I had that picture. Up until tonight. I deleted it. I let that proverbial door close. You know. The one almost closed but barely held open by one of those rubbery door stop thingys? The one that once it’s closed you can never re-open?

It’s now closed. I believe her chapter in my life is over. I prayed my goodbyes and grieved over the friendship’s end. My next steps are moving on.

It’s not like she’s a bad person or even that the friendship was wrong. But I think sometimes you have to let go of something that was good– or even very good– in the past to be able to receive God’s future best.

Sometimes you have to say goodbye to your dream in order that God can dream a bigger and better dream in and for you.

So I’m letting a few things — and a few people– go. I hold no bitterness and no more regrets. I cherish the memories but realize that I must move on as they have already moved on.

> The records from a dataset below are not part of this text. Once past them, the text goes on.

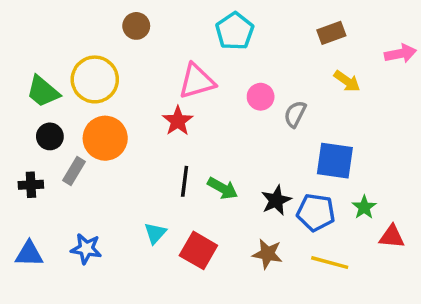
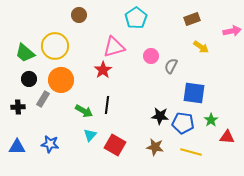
green arrow: (223, 188) -> (84, 111), moved
black star: (276, 200) -> (160, 116), turned 30

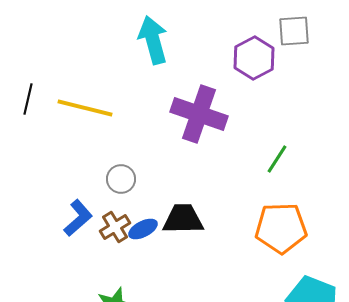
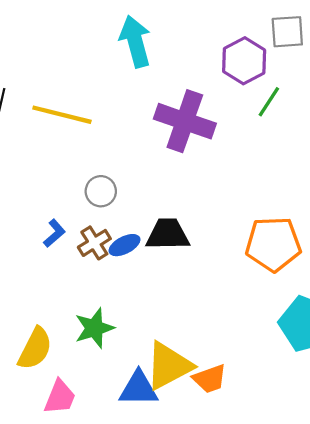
green line: (277, 159) -> (269, 102), moved
blue L-shape: (78, 218) -> (54, 233), size x0.7

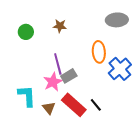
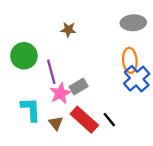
green circle: (26, 32) -> (24, 56), moved, size x1.5
orange ellipse: (99, 52) -> (130, 60), moved
purple line: (58, 64) -> (51, 72), moved

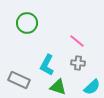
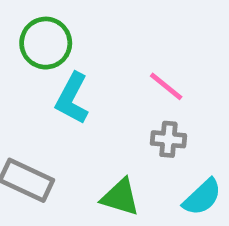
cyan L-shape: (47, 65) -> (72, 98), moved

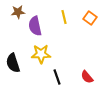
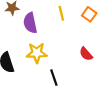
red semicircle: (87, 77) -> (86, 54), moved

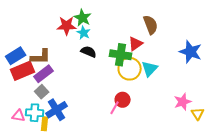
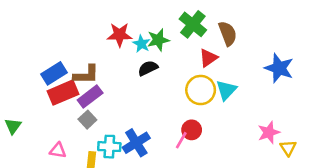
green star: (83, 18) -> (158, 40), moved, turned 30
black semicircle: (89, 52) -> (148, 68), turned -49
green cross: (121, 55) -> (193, 24), moved, turned 30
blue cross: (57, 110) -> (136, 143), moved
cyan cross: (35, 113) -> (109, 147), moved

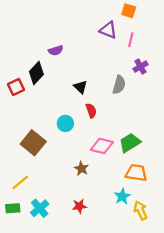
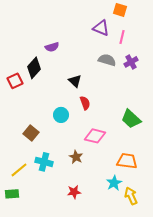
gray semicircle: (119, 85) -> (107, 60), moved, turned -90
brown square: (33, 143) -> (31, 133), size x0.7
green trapezoid: (130, 143) -> (131, 119), moved, turned -105
cyan cross: (40, 208) -> (44, 162), moved, turned -36

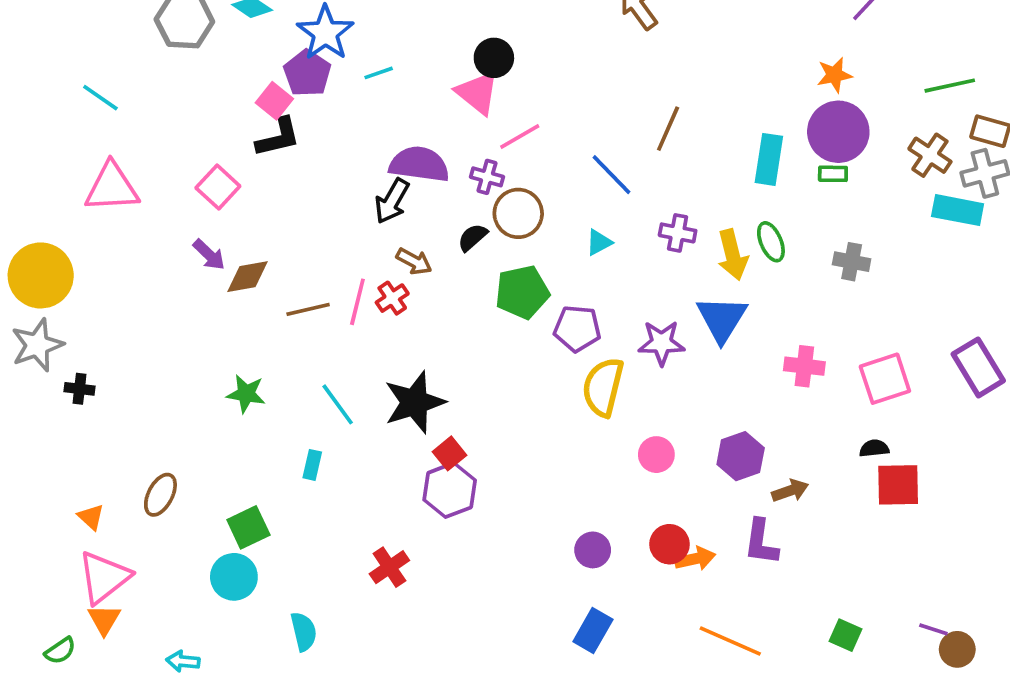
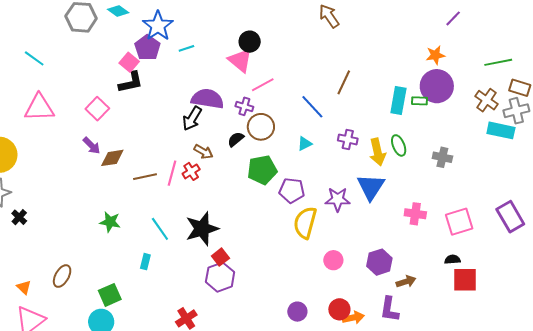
green rectangle: (833, 174) -> (419, 101), moved
black cross: (79, 389) -> (19, 217), turned 35

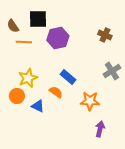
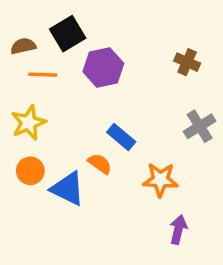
black square: (38, 19) -> (68, 34), turned -30
brown semicircle: (13, 26) -> (23, 46), turned 112
yellow star: (28, 78) -> (29, 123), moved
blue triangle: (38, 106) -> (68, 189), size x1.5

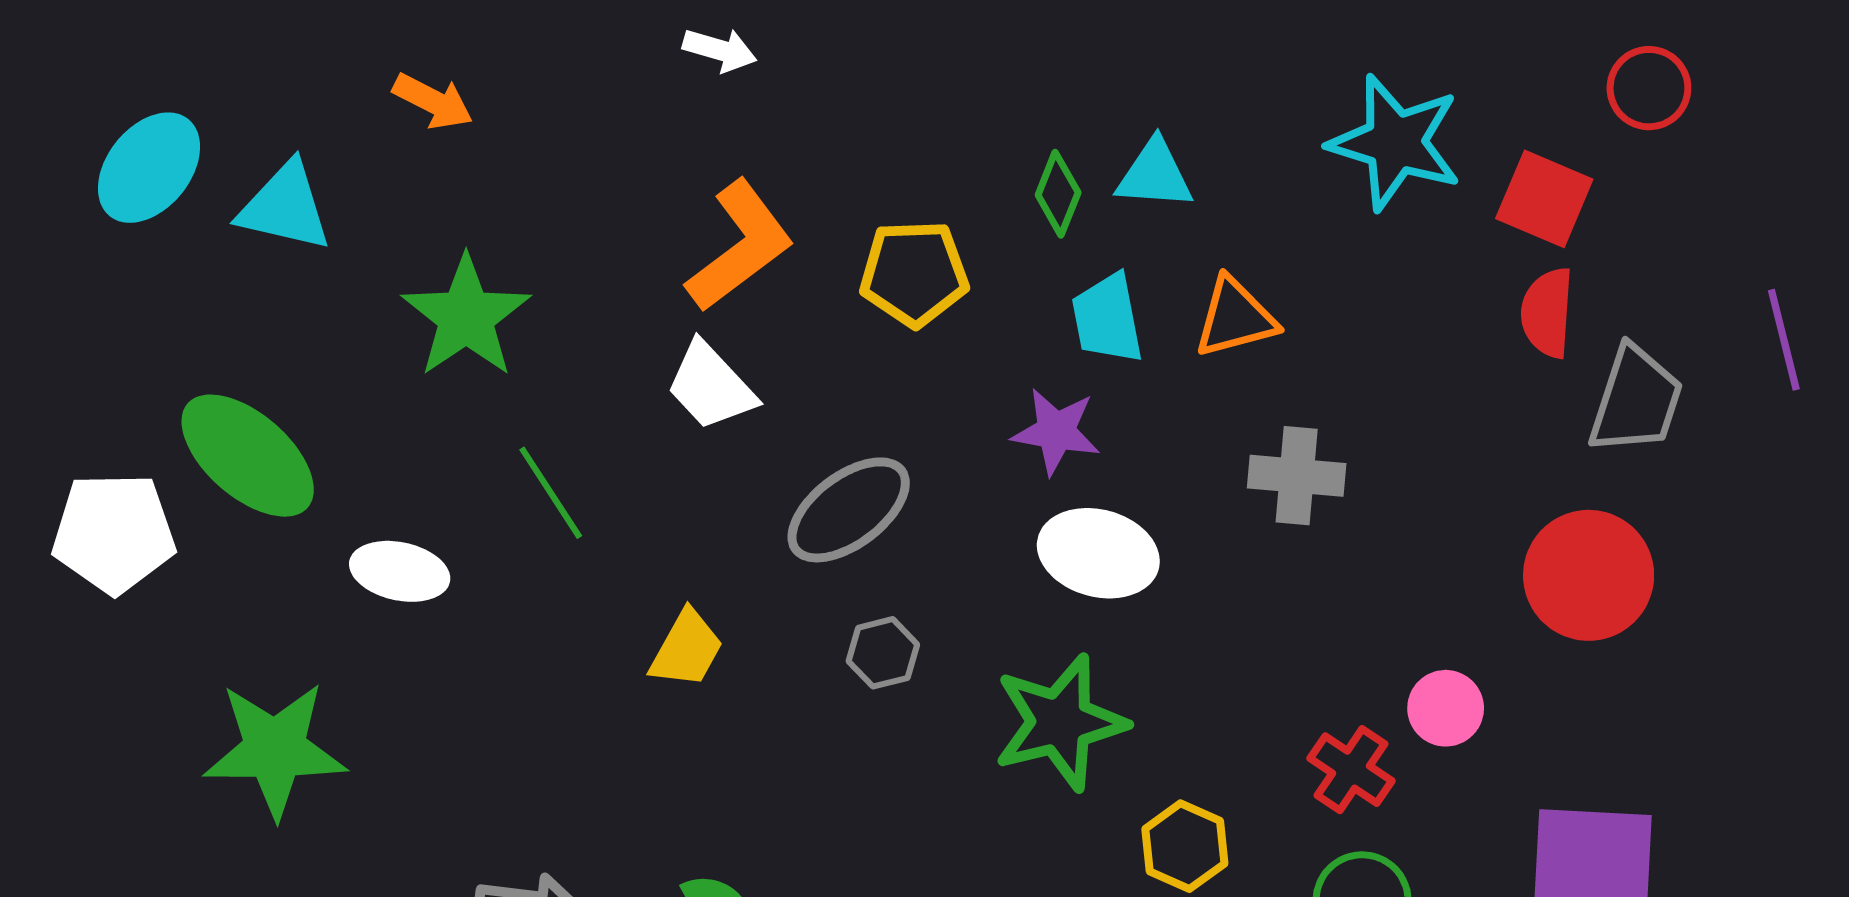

I can’t wait to see what God has in store for me in the coming weeks and months, but I know it will be good. I love the imagery in this quote from a book I’m currently reading:

““So here’s my thought: Your best thought on your best day falls 15.5 billion light-years short of how great and how good God really is. Even the most brilliant among us underestimate God by 15.5 billion light-years. God is able to do 15.5 billion light-years beyond what you can ask or imagine” (Mark Batterson, The Circle Maker).